## What Is Gamma?

Gamma (Γ) is an options risk metric that describes the rate of change in an option's delta per one-point move in the underlying asset's price. Delta is how much an option's premium (price) will change given a one-point move in the underlying asset's price. Therefore, gamma is a measure of how the rate of change of an option's price will change with fluctuations in the underlying price. The higher the gamma, the more volatile the price of the option is.

Gamma is an important measure of the convexity of a derivative's value in relation to the underlying asset. It is one of the "options Greeks" along with delta, rho, theta, and vega. These are used to assess the different types of risk in options portfolios.

### Key Takeaways

- Gamma is the rate of change for an option's delta based on a single-point move in the delta's price.
- It is a second-order risk factor, sometimes known as the delta of the delta.
- Gamma is at its highest when an option is at the money and is at its lowest when it is further away from the money.
- Gamma is also highest for options closer to expiration than farther-dated ones, all else equal.
- Gamma is used when trying to gauge how movements in the underlying asset will affect an option's moneyness.
- Delta-gamma hedging immunizes an options position against moves in the underlying asset.

#### Gamma

## Understanding Gamma

Gamma is the first derivative of delta and is used when trying to gauge the price movement of an option, relative to the amount it is in the money or out of the money. It describes how the delta will change as the underlying asset changes. So if an option's delta is +40 and the gamma is 10, a $1 increase in the underlying price would result in that option's delta becoming +50.

When the option being measured is deep in or out of the money, gamma is small. When the option is near or at the money, gamma is at its largest. Gamma is also largest for options with near-term expirations relative to longer-dated options.

Gamma is an important metric because it accounts for convexity issues when engaging in options hedging strategies. Some portfolio managers or traders may be involved with portfolios of such large values that even more precision is needed when engaged in hedging. A third-order derivative named "color" can be used. Color measures the rate of change of gamma and is important for maintaining a gamma-hedged portfolio.

As an analogy to physics, the delta of an option is its "speed," while the gamma of an option is its "acceleration."

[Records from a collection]

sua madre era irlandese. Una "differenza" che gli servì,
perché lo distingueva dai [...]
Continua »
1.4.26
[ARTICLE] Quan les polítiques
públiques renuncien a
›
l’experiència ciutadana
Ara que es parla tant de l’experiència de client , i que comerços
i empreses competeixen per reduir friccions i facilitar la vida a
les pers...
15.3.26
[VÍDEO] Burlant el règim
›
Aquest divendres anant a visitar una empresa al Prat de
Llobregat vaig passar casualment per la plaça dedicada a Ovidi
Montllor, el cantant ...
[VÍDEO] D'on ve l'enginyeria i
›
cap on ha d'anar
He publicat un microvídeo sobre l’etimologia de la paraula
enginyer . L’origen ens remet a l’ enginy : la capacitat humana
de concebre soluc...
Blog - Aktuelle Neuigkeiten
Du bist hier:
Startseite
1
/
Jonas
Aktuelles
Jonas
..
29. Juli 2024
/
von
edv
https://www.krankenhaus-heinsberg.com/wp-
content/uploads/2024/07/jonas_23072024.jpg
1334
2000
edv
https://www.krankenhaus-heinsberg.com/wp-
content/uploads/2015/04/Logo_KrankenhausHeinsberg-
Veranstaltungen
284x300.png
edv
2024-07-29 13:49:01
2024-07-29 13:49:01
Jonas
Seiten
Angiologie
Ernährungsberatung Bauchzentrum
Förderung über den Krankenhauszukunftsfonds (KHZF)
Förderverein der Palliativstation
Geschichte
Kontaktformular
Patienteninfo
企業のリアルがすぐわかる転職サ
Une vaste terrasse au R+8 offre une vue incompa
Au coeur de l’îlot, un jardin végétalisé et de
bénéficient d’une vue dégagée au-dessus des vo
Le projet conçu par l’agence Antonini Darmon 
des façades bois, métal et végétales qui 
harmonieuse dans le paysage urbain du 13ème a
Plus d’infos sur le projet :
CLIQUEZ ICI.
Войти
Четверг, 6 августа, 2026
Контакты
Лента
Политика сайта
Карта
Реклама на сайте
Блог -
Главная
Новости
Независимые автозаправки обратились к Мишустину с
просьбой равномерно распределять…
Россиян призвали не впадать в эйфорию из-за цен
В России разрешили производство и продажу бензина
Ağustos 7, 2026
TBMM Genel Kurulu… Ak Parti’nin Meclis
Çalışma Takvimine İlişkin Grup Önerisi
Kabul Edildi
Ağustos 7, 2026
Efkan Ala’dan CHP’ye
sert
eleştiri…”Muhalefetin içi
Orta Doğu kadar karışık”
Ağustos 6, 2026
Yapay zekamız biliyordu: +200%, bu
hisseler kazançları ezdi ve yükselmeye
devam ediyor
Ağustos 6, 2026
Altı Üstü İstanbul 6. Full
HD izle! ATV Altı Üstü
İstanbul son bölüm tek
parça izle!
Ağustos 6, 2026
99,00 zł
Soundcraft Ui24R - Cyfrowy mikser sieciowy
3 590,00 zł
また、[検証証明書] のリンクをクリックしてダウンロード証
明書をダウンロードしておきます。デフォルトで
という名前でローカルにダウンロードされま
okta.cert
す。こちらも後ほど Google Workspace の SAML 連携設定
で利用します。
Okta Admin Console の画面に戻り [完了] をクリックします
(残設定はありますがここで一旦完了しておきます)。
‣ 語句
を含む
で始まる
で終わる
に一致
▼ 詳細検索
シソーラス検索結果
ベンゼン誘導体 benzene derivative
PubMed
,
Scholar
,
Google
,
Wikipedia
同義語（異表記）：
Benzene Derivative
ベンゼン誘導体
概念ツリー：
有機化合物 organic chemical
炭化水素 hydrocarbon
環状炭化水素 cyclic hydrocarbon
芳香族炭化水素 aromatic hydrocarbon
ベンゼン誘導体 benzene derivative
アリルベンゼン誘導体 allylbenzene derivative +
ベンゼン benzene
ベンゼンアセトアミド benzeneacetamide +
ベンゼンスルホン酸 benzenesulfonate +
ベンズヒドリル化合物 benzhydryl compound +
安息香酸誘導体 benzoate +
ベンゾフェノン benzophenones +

▸ **Exercises to complete**:
**a.** Reproduce the part of the gamma article from "- It is a second-order" up to and including "all else equal.".
**b.** According to the gamma article, what is the name of the third-order derivative that measures the rate of change of gamma?

▸ **Task responses**:
**a.**
- It is a second-order risk factor, sometimes known as the delta of the delta.
- Gamma is at its highest when an option is at the money and is at its lowest when it is further away from the money.
- Gamma is also highest for options closer to expiration than farther-dated ones, all else equal.

**b.** Color.